### Exercise prompt
In the entries that follow, find the line containing "neck: (376, 383)" and the line containing "left shoulder: (341, 452)", then retype exactly the lines from the first through the second, pictures excluded.

Data to use Start Marker

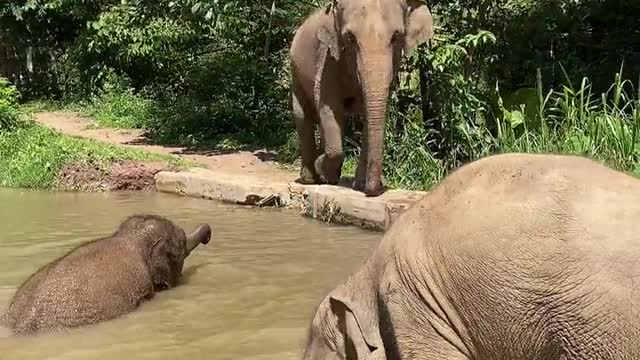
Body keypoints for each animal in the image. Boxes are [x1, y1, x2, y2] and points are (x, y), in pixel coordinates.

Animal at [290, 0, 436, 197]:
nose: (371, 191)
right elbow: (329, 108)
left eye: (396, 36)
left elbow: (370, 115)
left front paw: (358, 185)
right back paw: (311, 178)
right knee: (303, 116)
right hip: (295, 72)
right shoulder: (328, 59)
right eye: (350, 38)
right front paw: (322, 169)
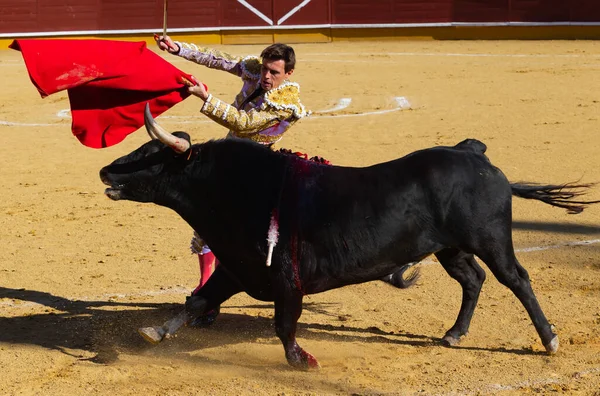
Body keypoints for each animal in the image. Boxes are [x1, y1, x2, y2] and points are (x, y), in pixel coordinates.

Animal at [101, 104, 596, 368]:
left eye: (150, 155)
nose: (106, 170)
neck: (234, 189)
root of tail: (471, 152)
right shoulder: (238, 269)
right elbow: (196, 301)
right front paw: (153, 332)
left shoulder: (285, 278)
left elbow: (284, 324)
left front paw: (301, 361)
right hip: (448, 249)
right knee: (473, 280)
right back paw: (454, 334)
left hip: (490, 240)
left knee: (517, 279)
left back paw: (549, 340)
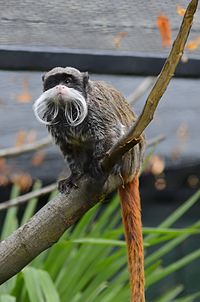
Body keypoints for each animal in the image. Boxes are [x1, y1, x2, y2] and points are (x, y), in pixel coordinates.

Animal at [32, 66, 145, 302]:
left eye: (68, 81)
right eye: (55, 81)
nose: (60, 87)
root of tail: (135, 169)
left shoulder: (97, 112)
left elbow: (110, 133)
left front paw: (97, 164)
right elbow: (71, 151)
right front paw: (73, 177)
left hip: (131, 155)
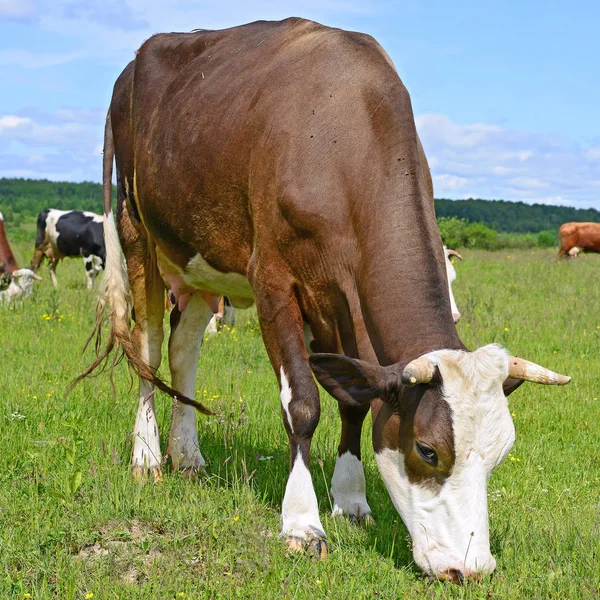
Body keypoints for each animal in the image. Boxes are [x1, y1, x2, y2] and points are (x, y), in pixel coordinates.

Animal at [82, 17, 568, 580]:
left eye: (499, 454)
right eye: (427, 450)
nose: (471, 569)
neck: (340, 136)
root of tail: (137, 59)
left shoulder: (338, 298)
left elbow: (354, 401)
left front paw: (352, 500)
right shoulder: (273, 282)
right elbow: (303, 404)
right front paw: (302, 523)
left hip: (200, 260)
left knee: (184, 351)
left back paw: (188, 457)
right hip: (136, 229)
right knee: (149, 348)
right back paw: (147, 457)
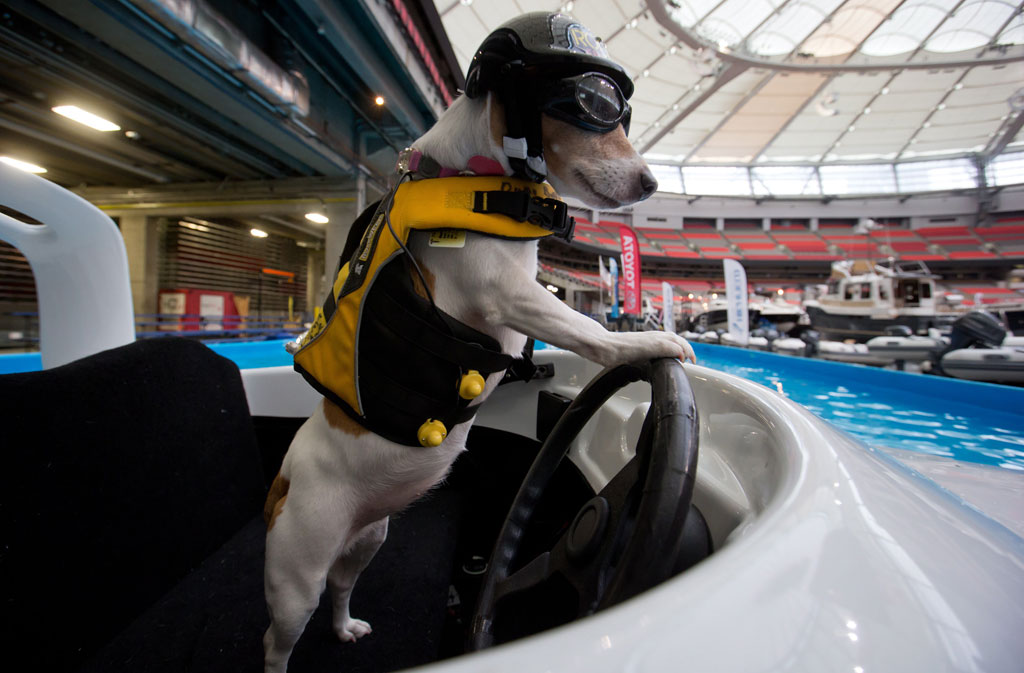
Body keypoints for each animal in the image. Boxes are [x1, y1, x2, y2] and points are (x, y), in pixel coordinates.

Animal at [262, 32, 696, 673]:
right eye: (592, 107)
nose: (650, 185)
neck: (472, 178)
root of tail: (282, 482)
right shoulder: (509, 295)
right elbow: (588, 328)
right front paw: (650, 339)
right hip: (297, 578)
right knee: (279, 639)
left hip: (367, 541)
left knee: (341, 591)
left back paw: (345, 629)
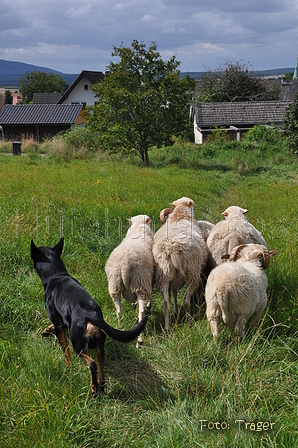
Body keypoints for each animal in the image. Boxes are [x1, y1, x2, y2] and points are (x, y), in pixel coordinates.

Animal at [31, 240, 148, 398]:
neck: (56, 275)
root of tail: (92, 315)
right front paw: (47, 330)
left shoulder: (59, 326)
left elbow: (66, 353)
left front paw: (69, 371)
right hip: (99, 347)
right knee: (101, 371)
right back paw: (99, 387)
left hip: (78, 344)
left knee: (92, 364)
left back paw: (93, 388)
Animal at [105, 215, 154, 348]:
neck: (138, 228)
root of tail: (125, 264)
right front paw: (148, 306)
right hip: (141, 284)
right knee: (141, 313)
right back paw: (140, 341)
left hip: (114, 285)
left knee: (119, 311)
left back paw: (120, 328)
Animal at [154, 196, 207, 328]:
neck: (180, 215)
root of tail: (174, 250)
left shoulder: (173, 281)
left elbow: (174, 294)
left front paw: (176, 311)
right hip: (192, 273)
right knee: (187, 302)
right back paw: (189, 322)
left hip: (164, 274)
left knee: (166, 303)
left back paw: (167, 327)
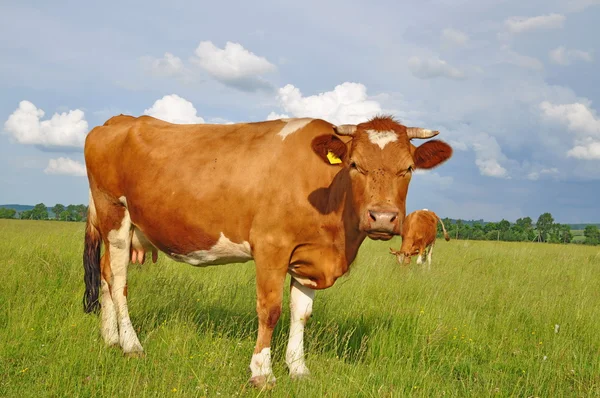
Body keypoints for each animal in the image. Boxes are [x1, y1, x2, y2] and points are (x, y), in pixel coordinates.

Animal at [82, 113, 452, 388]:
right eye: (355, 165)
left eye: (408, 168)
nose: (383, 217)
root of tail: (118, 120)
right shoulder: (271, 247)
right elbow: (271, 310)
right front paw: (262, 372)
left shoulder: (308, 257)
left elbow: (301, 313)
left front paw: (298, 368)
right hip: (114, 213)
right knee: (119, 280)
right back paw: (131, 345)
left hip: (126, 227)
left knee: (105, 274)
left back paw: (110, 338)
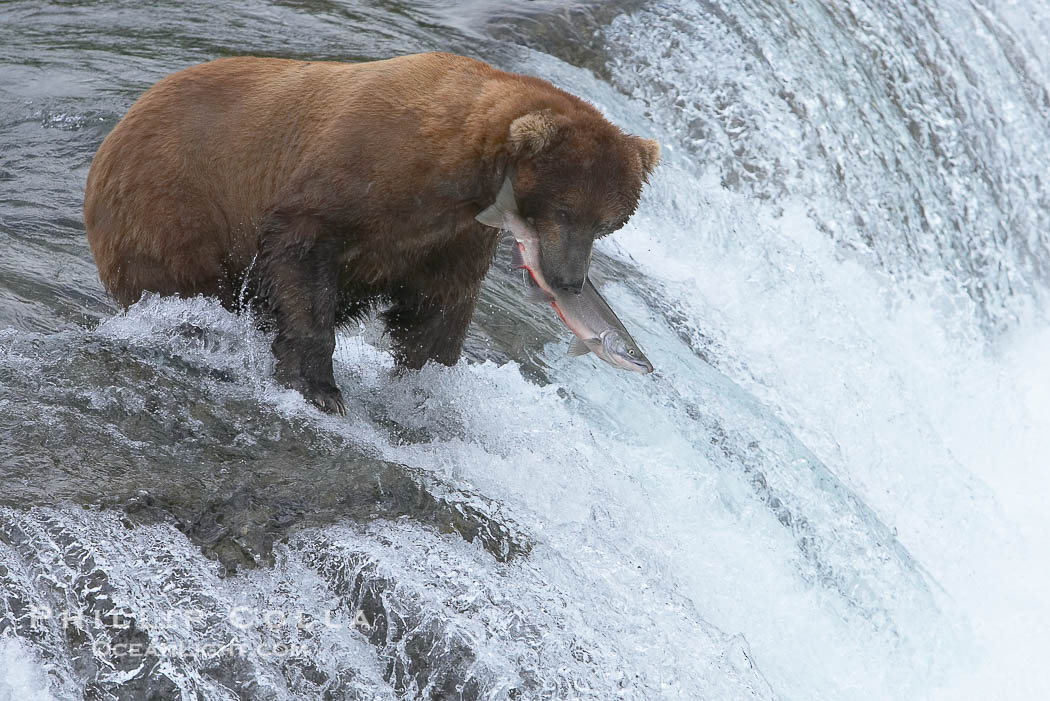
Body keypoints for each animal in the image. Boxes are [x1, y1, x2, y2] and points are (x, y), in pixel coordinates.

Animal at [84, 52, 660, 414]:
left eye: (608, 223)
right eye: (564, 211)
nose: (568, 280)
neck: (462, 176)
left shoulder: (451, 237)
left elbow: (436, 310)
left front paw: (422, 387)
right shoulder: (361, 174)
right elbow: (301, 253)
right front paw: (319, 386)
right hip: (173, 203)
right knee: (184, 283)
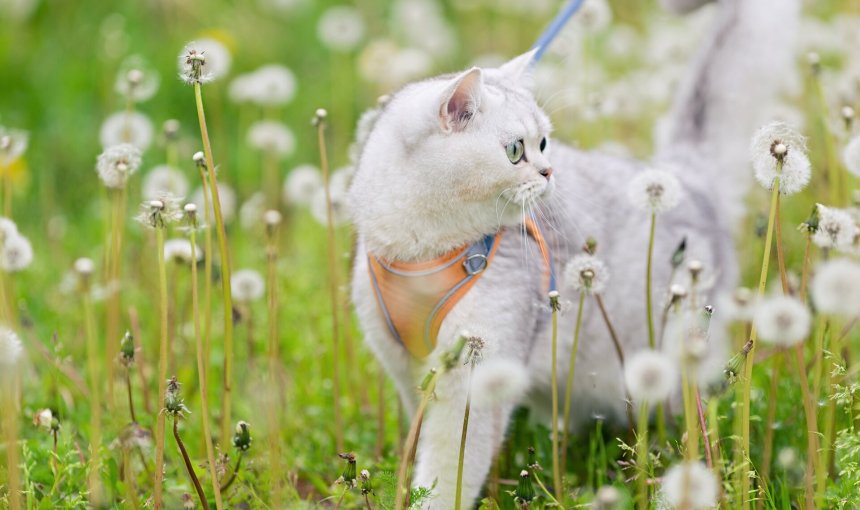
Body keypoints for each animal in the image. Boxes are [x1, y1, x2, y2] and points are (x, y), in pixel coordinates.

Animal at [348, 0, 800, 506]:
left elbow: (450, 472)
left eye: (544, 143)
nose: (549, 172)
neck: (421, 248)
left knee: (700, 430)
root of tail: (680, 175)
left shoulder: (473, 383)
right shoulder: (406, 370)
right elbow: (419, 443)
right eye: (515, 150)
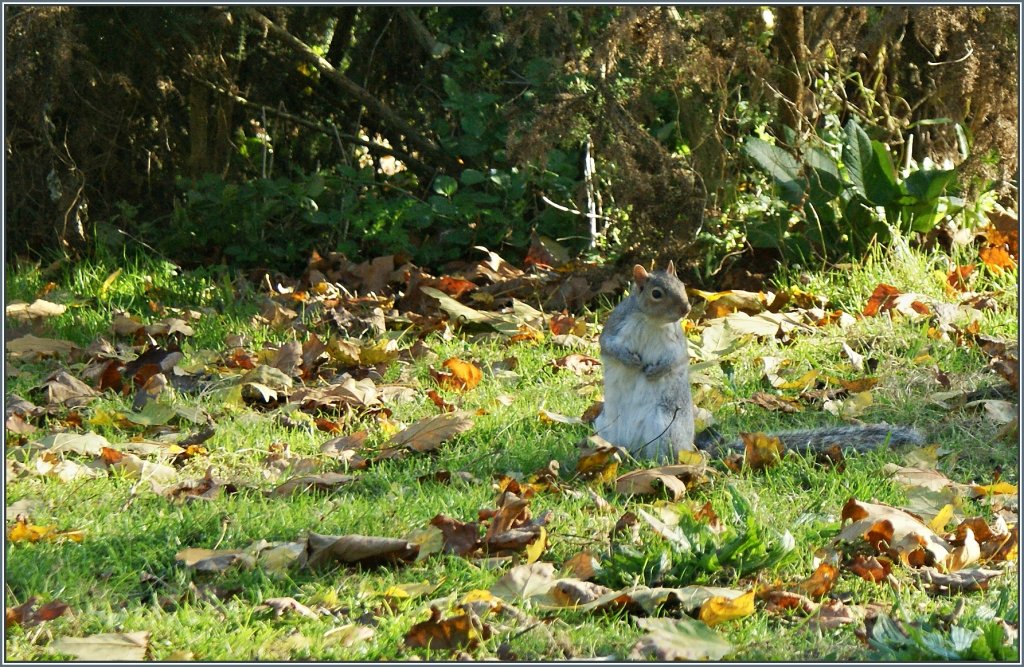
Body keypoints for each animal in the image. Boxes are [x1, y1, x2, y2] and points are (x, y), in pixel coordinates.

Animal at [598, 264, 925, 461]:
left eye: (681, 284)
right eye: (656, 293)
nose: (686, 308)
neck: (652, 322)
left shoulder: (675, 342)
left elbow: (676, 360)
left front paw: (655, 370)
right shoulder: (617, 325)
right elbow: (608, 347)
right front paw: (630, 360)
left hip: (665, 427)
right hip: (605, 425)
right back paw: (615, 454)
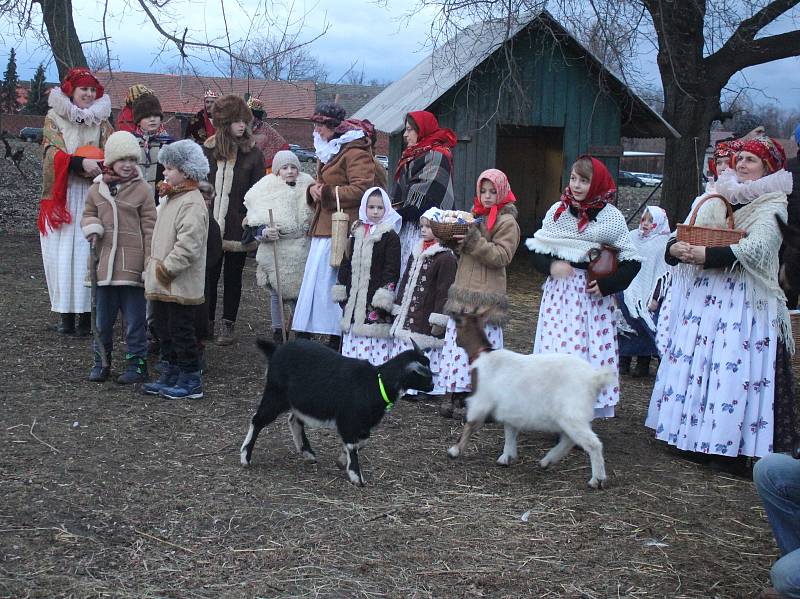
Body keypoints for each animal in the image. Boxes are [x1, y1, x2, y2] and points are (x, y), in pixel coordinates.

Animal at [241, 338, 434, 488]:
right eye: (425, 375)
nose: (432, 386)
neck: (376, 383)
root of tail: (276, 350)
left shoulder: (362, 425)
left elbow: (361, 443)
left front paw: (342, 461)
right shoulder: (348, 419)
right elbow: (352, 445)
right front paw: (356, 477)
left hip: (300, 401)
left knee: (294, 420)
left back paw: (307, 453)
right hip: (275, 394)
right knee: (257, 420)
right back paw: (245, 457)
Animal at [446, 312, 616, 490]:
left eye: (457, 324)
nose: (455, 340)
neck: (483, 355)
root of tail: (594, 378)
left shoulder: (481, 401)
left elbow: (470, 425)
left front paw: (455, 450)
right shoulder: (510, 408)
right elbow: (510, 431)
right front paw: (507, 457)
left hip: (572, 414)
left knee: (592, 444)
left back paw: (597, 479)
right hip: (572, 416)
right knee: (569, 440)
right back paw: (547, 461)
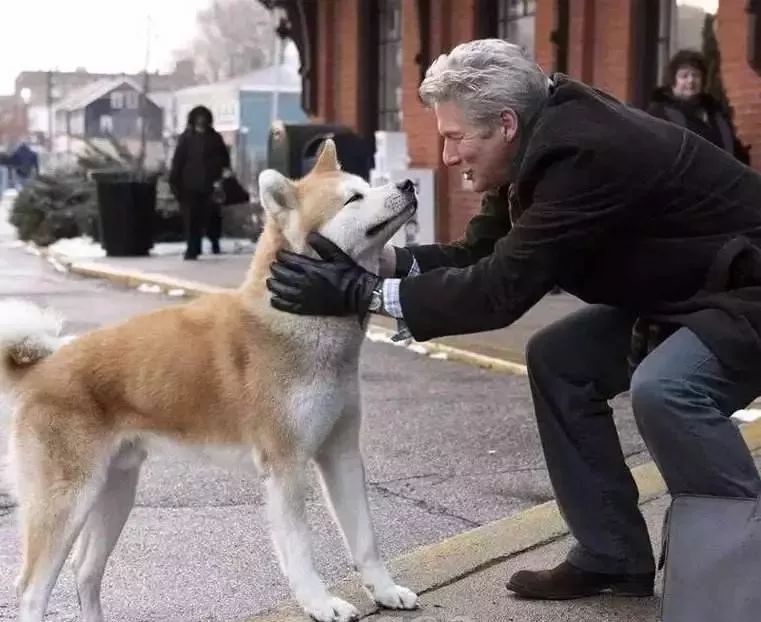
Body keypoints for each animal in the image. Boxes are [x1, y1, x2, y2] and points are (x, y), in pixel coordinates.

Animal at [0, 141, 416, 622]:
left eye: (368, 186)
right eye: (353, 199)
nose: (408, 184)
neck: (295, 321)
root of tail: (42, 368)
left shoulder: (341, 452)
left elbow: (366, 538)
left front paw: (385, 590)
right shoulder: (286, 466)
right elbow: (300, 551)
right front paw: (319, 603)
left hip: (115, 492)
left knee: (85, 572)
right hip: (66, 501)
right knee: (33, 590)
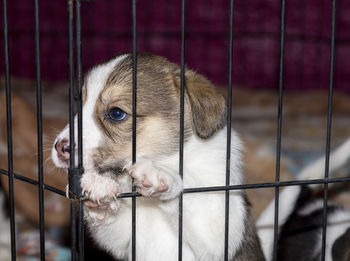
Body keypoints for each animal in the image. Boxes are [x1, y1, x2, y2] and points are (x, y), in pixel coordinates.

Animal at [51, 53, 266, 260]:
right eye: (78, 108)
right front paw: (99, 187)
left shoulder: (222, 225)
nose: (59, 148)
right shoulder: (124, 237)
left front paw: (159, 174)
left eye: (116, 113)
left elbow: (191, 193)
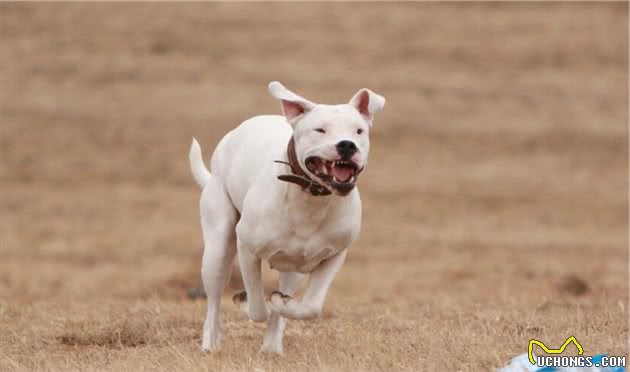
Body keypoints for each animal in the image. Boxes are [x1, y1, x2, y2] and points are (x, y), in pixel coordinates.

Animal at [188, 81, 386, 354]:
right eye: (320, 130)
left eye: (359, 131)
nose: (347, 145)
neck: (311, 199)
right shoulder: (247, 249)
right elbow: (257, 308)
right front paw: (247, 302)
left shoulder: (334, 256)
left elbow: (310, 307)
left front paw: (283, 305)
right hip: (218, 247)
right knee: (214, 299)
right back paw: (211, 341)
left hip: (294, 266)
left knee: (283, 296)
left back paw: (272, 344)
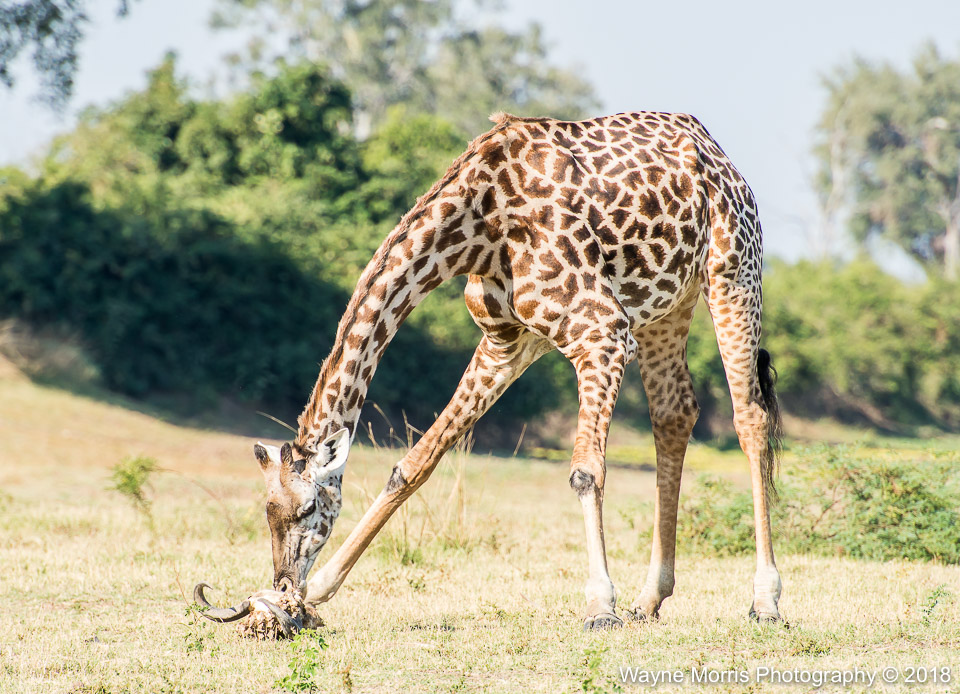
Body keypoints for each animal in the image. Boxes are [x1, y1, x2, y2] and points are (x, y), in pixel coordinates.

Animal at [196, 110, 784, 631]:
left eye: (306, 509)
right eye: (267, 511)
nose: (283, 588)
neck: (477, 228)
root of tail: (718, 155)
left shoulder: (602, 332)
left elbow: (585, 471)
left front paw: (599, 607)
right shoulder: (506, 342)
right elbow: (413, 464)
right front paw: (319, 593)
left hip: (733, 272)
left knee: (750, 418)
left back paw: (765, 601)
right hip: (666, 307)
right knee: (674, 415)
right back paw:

Data to use End Marker

### Answer to this exercise
neck: (376, 383)
root of tail: (276, 350)
left shoulder: (362, 425)
left elbow: (361, 443)
left front paw: (342, 461)
right shoulder: (348, 419)
right elbow: (352, 445)
right front paw: (356, 477)
left hip: (300, 401)
left knee: (294, 420)
left back paw: (307, 453)
right hip: (275, 394)
right knee: (257, 420)
right back paw: (245, 457)
Animal at [446, 312, 616, 490]:
left eye: (457, 324)
nose: (455, 340)
neck: (483, 355)
root of tail: (594, 378)
left shoulder: (481, 401)
left elbow: (470, 425)
left front paw: (455, 450)
right shoulder: (510, 408)
right elbow: (510, 431)
right front paw: (507, 457)
left hip: (572, 414)
left knee: (592, 444)
left back paw: (597, 479)
right hip: (572, 416)
right knee: (569, 440)
right back paw: (547, 461)
Body keypoints for each animal in the image. Boxes are [x1, y1, x2, y2] and points are (x, y), in pixel coordinates.

Animal at [0, 141, 416, 622]:
left eye: (368, 186)
right eye: (353, 199)
nose: (408, 184)
neck: (295, 321)
root of tail: (42, 368)
left shoulder: (341, 452)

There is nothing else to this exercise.